The commercialization of Mother’s Day began much later. The references indicate that there was only one store in Philadelphia that used this day to sell more products. Later, in 1950's, retailers made use of this holiday to boost sales for certain products. The period of Mother's Day was also the time when woman's suffrage was catching pace. These surely did impact each other. Church organizations started using this day to give sermons to criticize the suffragists and show support for ideal Christian mothers. Protestant churches played a prominent role in influencing this special day. Even though it was Anna's vision, the church organizations played a key role in promoting this day( Jones 1980).

This year marks the 101st year of celebration of Mother’s Day. Just like Christmas and Thanksgiving, today, Mother's Day is also a consumption holiday.  Retailers do make use of this to sell more products. Flowers and candies are the most commonly sold products during mother’s day. With time, this has been accepted and practiced in every part of the world (or should I say, most part?). Even though, I have been on social media sites for a long time now, my basic observation suggests that this year had more news feed on Mother's Day and more pictures were shared. In fact, there were a lot of pictures of mom-child (or sometimes 3 or 4 generation pictures) trending on my social media Newsfeed more than any other year. Yes, I agree, it could be probably because I have more friends this year than the previous time or it could also mean, more people are expressing on these sites in the recent times, or it could mean, they are just following the 'crowd.' I had to resist my urge to do what the rest were doing  (even though, I was surely not planning to follow the crowd) and post one picture with my mom.
I surely miss my mom and she holds a very special place in my heart. Nonetheless the love for one's mom is always special and something that need not be displayed anywhere (And then again,  if one does, doesn't mean it is wrong, it is just that I did not choose to do it today).

I also wonder, what exactly does this day mean to the world in today's context. Be it about the childless couples (considering birth rate is low), same-sex couples raising families, or even in terms of consumption. I wonder about this as children at school are usually asked to make cards for their moms (for their dads on father's day). I wonder how these change meanings for such people 
(Well, not that, the word 'mother' is exclusive for just women). I also wonder how the concept of gifting is changing these days, which in turn can change the meaning of a consumption driven holiday like Mother's Day. Children use online medium to make cards (you know, like the Scratch programming). There are apps on tablets and phones, there is a lot to explore. Things change with time. I wonder where does this leave us with a 100 year old commercialized celebration/holiday?. Something to think about....
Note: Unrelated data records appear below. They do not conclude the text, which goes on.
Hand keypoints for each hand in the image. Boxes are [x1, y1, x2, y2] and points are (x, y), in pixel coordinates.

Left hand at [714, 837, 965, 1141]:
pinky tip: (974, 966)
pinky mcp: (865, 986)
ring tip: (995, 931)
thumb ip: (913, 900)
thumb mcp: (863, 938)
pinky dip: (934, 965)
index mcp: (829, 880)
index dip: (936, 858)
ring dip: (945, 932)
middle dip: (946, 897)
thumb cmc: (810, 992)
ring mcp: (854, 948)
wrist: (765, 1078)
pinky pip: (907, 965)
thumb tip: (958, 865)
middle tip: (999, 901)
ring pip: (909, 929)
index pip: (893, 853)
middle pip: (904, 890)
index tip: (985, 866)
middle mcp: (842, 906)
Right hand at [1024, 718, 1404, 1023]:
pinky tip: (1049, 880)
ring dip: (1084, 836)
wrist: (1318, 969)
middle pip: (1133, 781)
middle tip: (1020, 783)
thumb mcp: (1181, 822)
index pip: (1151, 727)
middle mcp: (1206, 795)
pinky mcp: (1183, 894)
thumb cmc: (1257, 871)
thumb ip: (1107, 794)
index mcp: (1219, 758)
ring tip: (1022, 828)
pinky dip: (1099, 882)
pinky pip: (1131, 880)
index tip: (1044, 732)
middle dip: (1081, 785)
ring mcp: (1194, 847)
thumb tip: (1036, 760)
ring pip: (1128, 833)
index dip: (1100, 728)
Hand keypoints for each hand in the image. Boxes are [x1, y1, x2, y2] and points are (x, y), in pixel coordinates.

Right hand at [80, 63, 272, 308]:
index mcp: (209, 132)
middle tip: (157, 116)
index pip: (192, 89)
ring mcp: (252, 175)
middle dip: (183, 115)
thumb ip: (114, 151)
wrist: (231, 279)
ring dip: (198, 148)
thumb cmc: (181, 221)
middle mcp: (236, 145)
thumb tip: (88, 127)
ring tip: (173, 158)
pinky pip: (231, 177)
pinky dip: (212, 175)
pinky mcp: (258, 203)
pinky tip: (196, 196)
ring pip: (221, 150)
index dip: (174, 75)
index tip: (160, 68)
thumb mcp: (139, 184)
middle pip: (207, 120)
In any case, I end with a couple of lines for my mother: Thank you for making me a strong lady and being there with me at all times. I love you. 

Even though, I had a partial knowledge on how this day came in to existence, thanks to these below mentioned studies, I found out a lot more about Anna Jarvis and the other influencers for making this a national holiday. It also helped me look at Mother's Day from a different perspective (through the lens of time).


Jones, Kathleen W. "Mother's Day: The Creation, Promotion and Meaning of a New Holiday in the Progressive Era." Texas Studies in Literature and Language (1980): 175-196

Joo, Jeong-Suk. "In Honor of a Particular Motherhood: Anna Jarvis and the Making of Mother’s Day in the US."